Ewelia-Idź lepiej do lekarza z takim bąbelkiem to nigdy nic nie wiadomo.U nas tego nie było Ala miała kiedyś jedynie przez 2-3 dni luźniejszą kupkę,ale nie rozwolnienie i to był efekt ząbków.
 
zdziwilam się że wam kazali dawać mleko w szpitalu i że to pomogło. Nam zakazali a ja biedna nie wiedziałam co mam dawać w zamian, no ale też pomogło. Dziwne.
Za pilotem i komórką też mały szaleje - pilot mamy porysowany od 1 ząbka - co dziś mąż zauważył, Ale faktycznie z komórką trzeba skończyć.
Charakterek u nas też trochę,a może bardziej marudzenie - jak czasem chcę małego zostawic na chwile samego i kładę go do łóżeczka to zaraz panika wielka - no ale nie zawsze -to zależy od humoru
 
reklama
O rany dziewczyny ale te nasze maluszki się pochorowały.
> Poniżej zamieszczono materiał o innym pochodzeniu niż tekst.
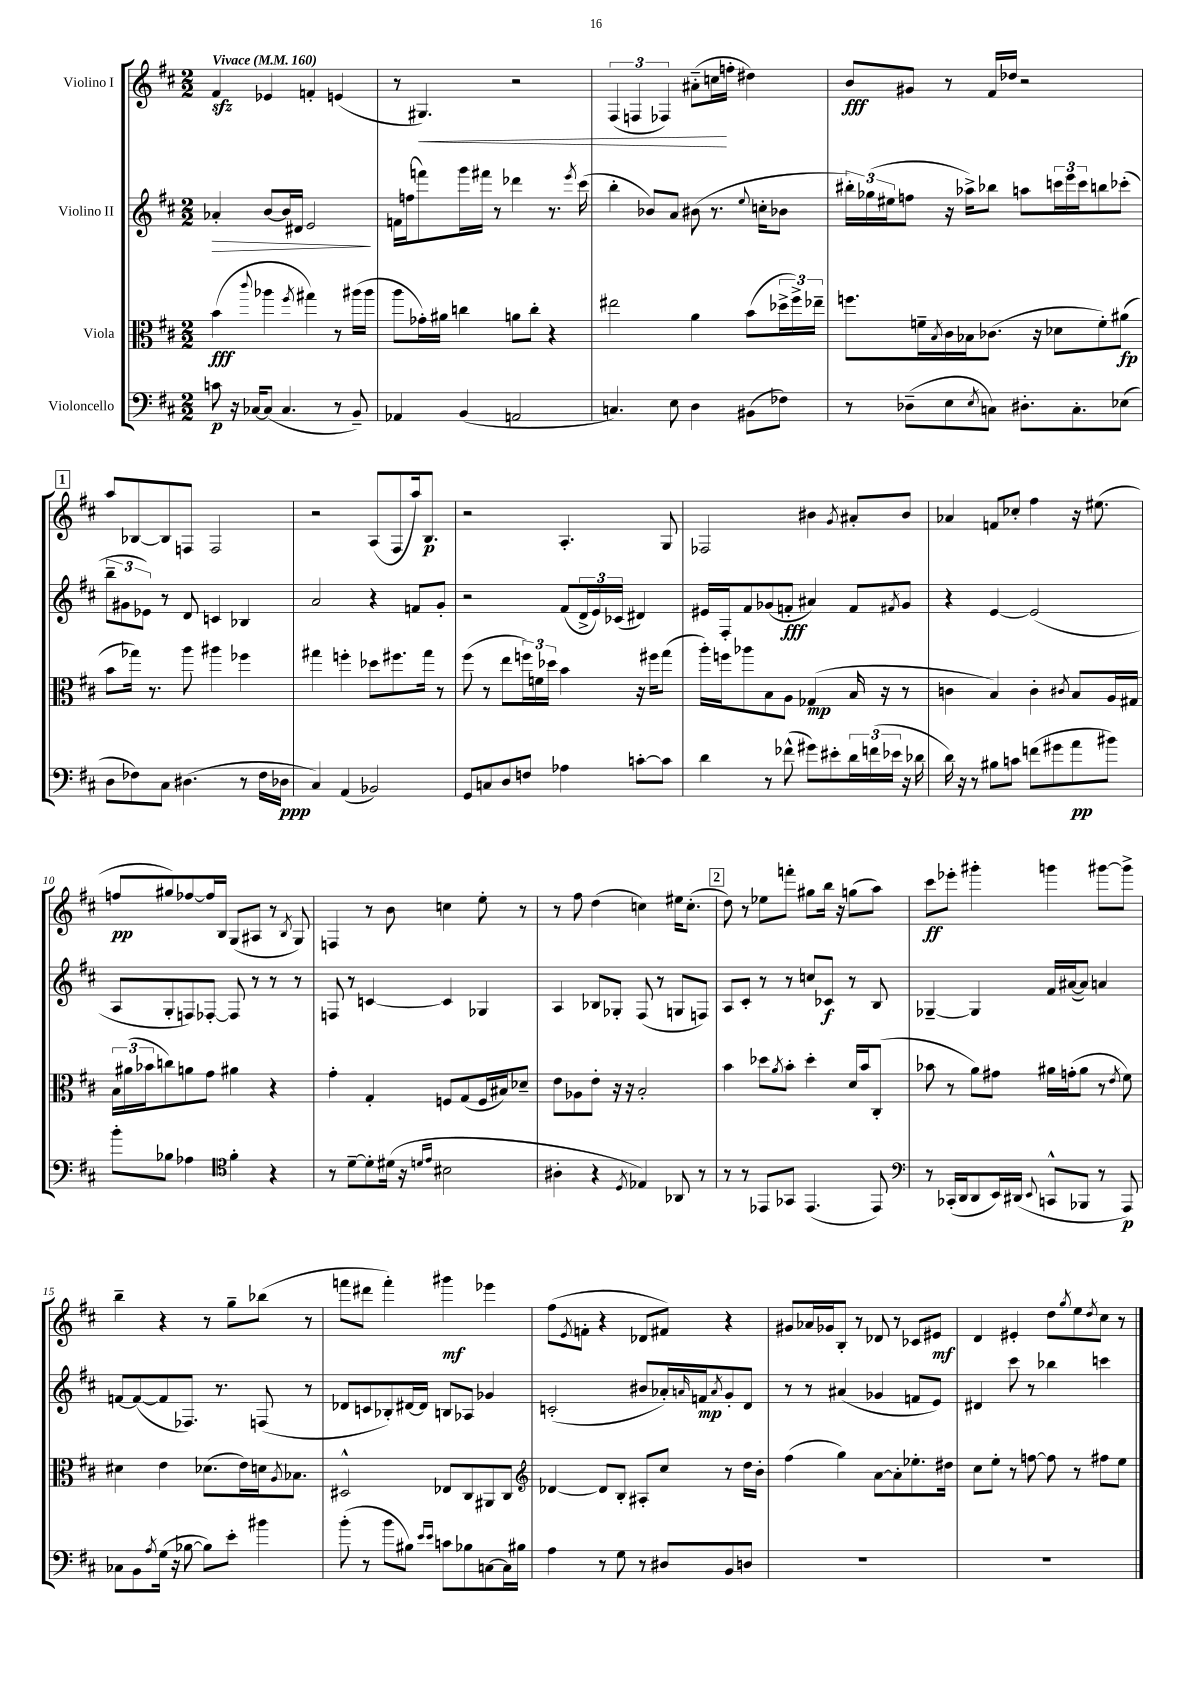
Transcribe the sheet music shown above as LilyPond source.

<<
\new StaffGroup <<
\new Staff = "s0" \with { instrumentName = "Violino I" } {
    \clef treble \key d \major \numericTimeSignature \time 2/2 \tempo "Vivace" 4 = 160
    fis'4\sfz ees'4 f'4-. e'4( |
    r8 gis4.\<) r2 |
    \tuplet 3/2 { fis4( f4 fes4) } ais'8-_( c''16\! f''16-. dis''4) |
    b'8\fff gis'8 r8 fis'16 des''16 r2 |
    \mark \markup { \box "1" } a''8 bes8~ bes8 f8 f2 |
    r2 a8( fis8 a''16) b8.\p |
    r2 a4.-. g8 |
    fes2 bis'4 \acciaccatura { g'8 } ais'8-. bis'8 |
    aes'4 f'8 ces''8-. fis''4 r16 eis''8.( |
    f''8\pp gis''8) fes''8~ fes''16 b16 g8( ais8 r8 \acciaccatura { b8 } g8) |
    f4 r8 b'8 c''4 e''8-. r8 |
    r8 fis''8 d''4( c''4) eis''16 c''8.-.( |
    \mark \markup { \box "2" } d''8) r8 ees''8 f'''8-. gis''8 b''16 r16 g''8( a''8) |
    cis'''8\ff ees'''8-. gis'''4-. g'''4 gis'''8~ gis'''8-> |
    b''4-- r4 r8 g''8-- bes''8( r8 |
    f'''8 dis'''8 f'''4-.) gis'''4\mf ees'''4 |
    fis''8( \acciaccatura { e'8 } f'8-. r4 des'8 fis'8) r4 |
    gis'8 aes'16 ges'16 b8-. r8 des'8 r8 ces'8 eis'8\mf |
    d'4 eis'4-. d''8 \acciaccatura { g''8 } e''8 \acciaccatura { d''8 } cis''8 r8 \bar "|." |
}
\new Staff = "s1" \with { instrumentName = "Violino II" } {
    \clef treble \key d \major \numericTimeSignature \time 2/2
    aes'4-.\> b'8~ b'16 dis'16 e'2\! |
    f'16 f''16( f'''8) g'''16 fis'''16 r8 des'''4 r8. \acciaccatura { e'''8 } cis'''16( |
    b''4-. bes'8) a'8 bis'8( r8. \appoggiatura { e''8 } c''16-. bes'8 |
    \tuplet 3/2 { bis''16-.) ges''16( eis''16 } f''8 r16 aes''16->) bes''8 a''8 \tuplet 3/2 { c'''16 e'''16 c'''16 } b''8 ces'''8-.( |
    \mark \markup { \box "1" } \tuplet 3/2 { b''8-- gis'8 ees'8) } r8 d'8 c'4 bes4 |
    a'2 r4 f'8 g'8-. |
    r2 fis'8( \tuplet 3/2 { d'16-> e'16) ces'16( } dis'4) |
    eis'16 fis16-. fis'8 ges'8( f'8-.\fff ais'4) f'8 \acciaccatura { fis'8 } ges'8 |
    r4 e'4~ e'2( |
    a8 g8-. f8) fes8~-. fes8 r8 r8 r8 |
    f8 r8 c'4~ c'4 ges4 |
    a4 bes8 ges8-. fis8( r8 g8 f8) |
    \mark \markup { \box "2" } a8 cis'8-. r8 r8 c''8 ces'8\f r8 b8 |
    ges4~-- ges4 fis'16 ais'16~( ais'8) a'4 |
    f'8~ f'8~( f'8 fes8.) r8. f8( r8 |
    des'8 c'8 bes8-.) dis'16~ dis'16 b8 aes8 ges'4 |
    c'2-.( bis'8 aes'16-.) \grace { a'16 } f'16\mp \acciaccatura { a'8 } g'8-. d'8 |
    r8 r8 ais'4( ges'4 f'8 e'8) |
    dis'4 cis'''8 r8 bes''4 c'''4 \bar "|." |
}
\new Staff = "s2" \with { instrumentName = "Viola" } {
    \clef alto \key d \major \numericTimeSignature \time 2/2
    b'4\fff( \appoggiatura { cis'''8 } aes''4 \acciaccatura { fis''8 } gis''4) r8 ais''16( ais''16 |
    a''8 ges'16-.) ais'16 c''4 a'8 c''8-. r4 |
    eis''2 a'4 b'8( \tuplet 3/2 { des''16-> fis''16->) ees''16-- } |
    f''8. f'16-- \acciaccatura { b8 } cis'16 bes16 ces'8.( r16 des'8 f'8-.) ais'8\fp( |
    \mark \markup { \box "1" } b'8 ges''16) r8. a''8 ais''4 fes''4 |
    gis''4 f''4-. des''8 fis''8. gis''16 r8 |
    fis''8( r8 e''8 \tuplet 3/2 { f''16) f'16 des''16 } b'4 r16 fis''16 g''8( |
    a''16-.) f''16 aes''8 b8 a8 ges4\mp( b16 r16 r8 |
    c'4 b4) c'4-. \acciaccatura { cis'8 } b8 a16 gis16 |
    \tuplet 3/2 { b16 ais'16( bes'16 } c''8) a'8 g'8 ais'4 r4 |
    g'4-. g4-. f8 g8( f16 bis16) des'8-- |
    e'8 aes8 e'8-. r16 r16 b2-. |
    \mark \markup { \box "2" } b'4 des''8 \acciaccatura { a'8 } b'8-. des''4-. d'16 b'16 cis8-.( |
    bes'8 r8 a'8) gis'8 ais'16 g'16-.( ais'8 r8 \acciaccatura { e'8 } fis'8) |
    dis'4 e'4 des'8.( e'16) d'16 \acciaccatura { a8 } bes8. |
    dis2-^ ees8 cis8 ais,8 cis8 |
    \clef treble des'4~ des'8 b8-. ais8-. cis''8 r8 d''16 b'16-. |
    fis''4( g''4) a'8~ a'8-. ees''8.-. dis''16 |
    cis''8 e''8-. r8 f''8~ f''8 r8 fis''8 e''8 \bar "|." |
}
\new Staff = "s3" \with { instrumentName = "Violoncello" } {
    \clef bass \key d \major \numericTimeSignature \time 2/2
    c'8\p r16 ces16~ ces8( ces4. r8 b,8--) |
    aes,4 b,4( a,2 |
    c4.) e8 d4 bis,8( fes8) |
    r8 des8--( e8 \acciaccatura { e8 } c8) dis8.-. c8.-. ees8( |
    \mark \markup { \box "1" } d8 fes8) cis8 dis4.( r8 fes16 des16\ppp |
    cis4) a,4( bes,2) |
    g,8 c8 d8 f8 aes4 c'8~-. c'8 |
    d'4 r8 fes'8-^( gis'8) eis'8-. \tuplet 3/2 { d'16 f'16( ees'16 } r16 des'16 |
    d'16) r16 r8 bis8 c'8 f'8( gis'8 a'8\pp bis'8) |
    b'8-. bes8 aes4 \clef tenor fis'4-. r4 |
    r8 d'8~-- d'8-. dis'16( r16 \grace { d'16 e'16 } bis2 |
    ais4-. r4 \acciaccatura { d8 } ees4) aes,8 r8 |
    \mark \markup { \box "2" } r8 r8 ees,8 ges,8 ees,4.( ees,8) |
    \clef bass r8 ces,16-.( d,16 d,8 e,16) dis,16( \appoggiatura { e,8 } c,8-^ bes,,8 r8 a,,8\p) |
    ces8 b,8 \acciaccatura { a8 } g16( r16 bes8~ bes8) e'8-. bis'4 |
    b'8-.( r8 b'8 bis8) \grace { e'16 e'16 } c'8 bes8 c8~ c16 bis16 |
    a4 r8 g8 r8 dis8 b,8 d8 |
    R1 |
    R1 \bar "|." |
}
>>
>>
Mój na szczęście tylko zakatarzony i kaszlący. Chyba mu już zresztą trochę lepiej. Tylko niestety Agatka mi się znowu rozkłada a już była zdrowa. Monika też trochę lepiej a Ewka narzeka ciągle na głowę i brzuch. w sumie to taki mały szpital w domu mam.

A wracając do chorujących maluszków to dużo zdrówka życzę i siły mamusiom. Niestety przy takich wirusach to chyba tylko szpital bo u małego dziecka bardzo szybko dochodzi do odwodnienia i w domu można to nawet przeoczyć a tam jednak to kontrolują i jakby co szybko podają kroplówkę. Jeszcze raz wszystkim dużo zdrówka.